The dogs with total remission of clinical signs and laboratory abnormalities had significantly lower qPCR values than infected dogs. After treatment, a marked decrease in parasite load usually indicates effective control of disease but not parasitologic cure in Leishmania infection, because most dogs remain infected for life. Even dogs with a qPCR of zero can have fluctuations in parasite burden over time (data not shown).2,8 However, a progressive increase in parasite load detected at the follow-up visit by serial monitoring of qPCR could potentially identify a dog at risk of relapse. Further studies to evaluate this possibility are warranted.

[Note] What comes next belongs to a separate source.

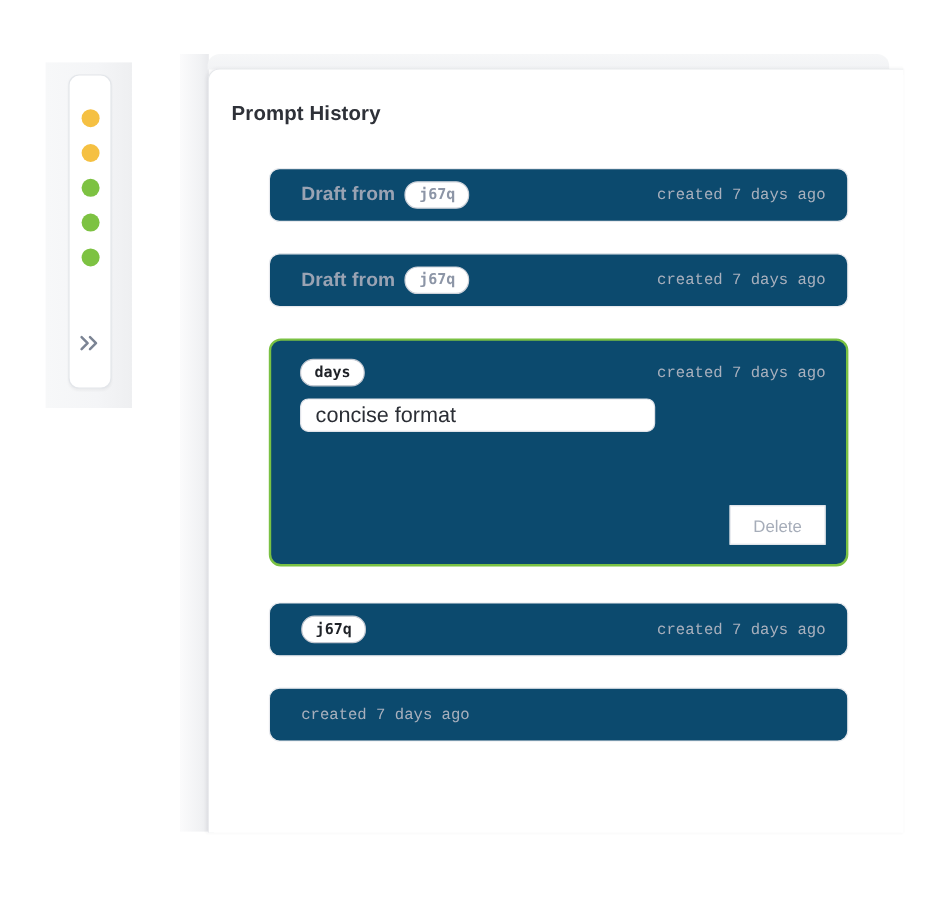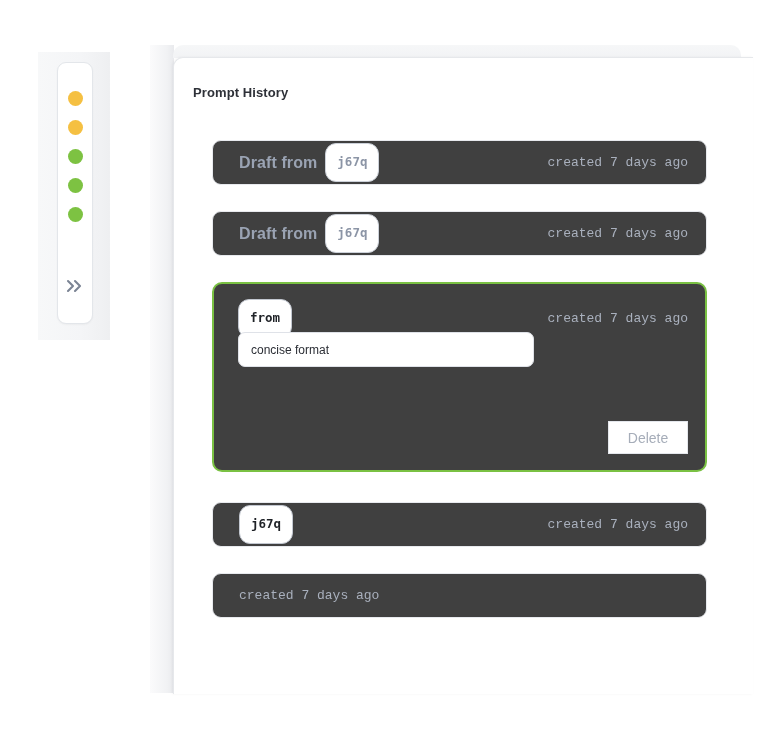"Prompt History" #panel-title { font-size: 13px -> 17px }
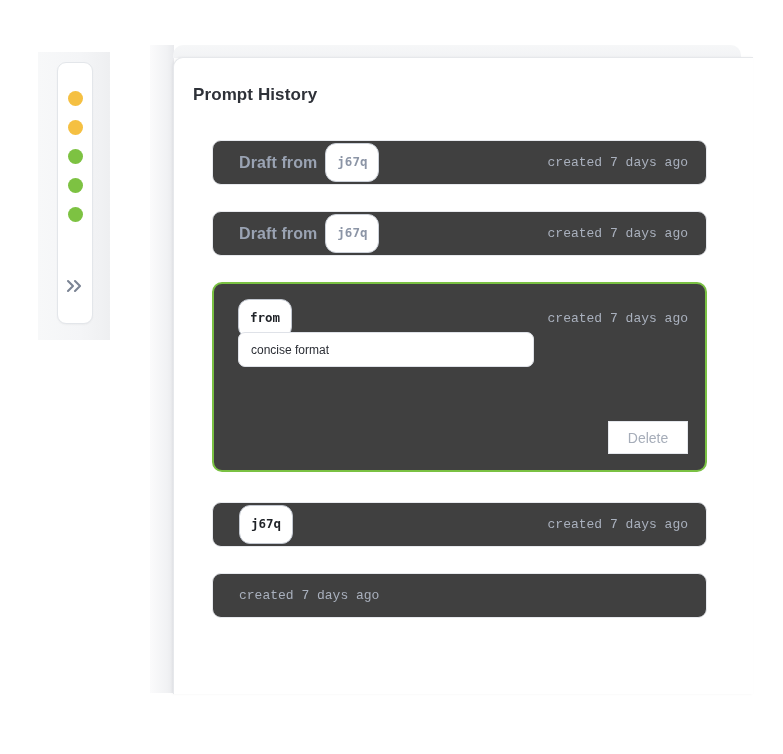"Draft from" .history-row { background: #404040 -> #0c4a6e; margin-left: none -> 12px }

There was also a direct correlation between antibody level and clinicopathologic score, with an average decrease of 1:42 of IFA for each score point. It has been reported that a decrease in parasite load is revealed early by PCR assay in dogs responding to treatment, whereas antibody titers have demonstrated contrasting results. Some studies have found that it is not useful to monitor antibody levels soon after treatment because a significant decrease is seen only after 6 mo. A 2016 article reported a considerable decrease in ELISA titer as early as 30 d of therapy in dogs treated with meglumine antimoniate and allopurinol. 17 Our study showed no difference in IFA values between sick and PR dogs, although the TR dogs had a significantly lower antibody level than either of the other 2 groups. We also noted that the antibody level took time to decrease after treatment. Our findings may differ because we used a different method to measure the IgG antibody level (IFA vs. ELISA), and the majority of our dogs were treated with miltefosine, which can take longer to result in clinical improvement. 6
Our study has several limitations, including its retrospective design with incomplete follow-up data (not all sick dogs could be classified as PR or TR), multiple therapeutic regimens, and non-standardized follow-up examination after completion of therapy. Another limitation is the lack of long-term data on how many PR dogs reached TR status, at what time, and how many relapsed.
Our findings indicate that the clinical and pathologic status of dogs affected by leishmaniasis is closely related to parasite load and antibody level both before and after treatment. However, a decrease in the clinicopathologic score in PR dogs was associated with a significant decrease in qPCR values, whereas a difference in IFA titer was not found between PR and sick dogs. This clinicopathologic score could potentially provide guidance on patients’ parasite burden while monitoring the effect of treatment. Prospective studies that track the performance of this novel clinical score, and IFA and qPCR results, in dogs with a relapse should be pursued.
Footnotes
Declaration of conflicting interests
The authors declared no potential conflicts of interest with respect to the research, authorship, and/or publication of this article.
Funding
The authors received no financial support for the research, authorship, and/or publication of this article.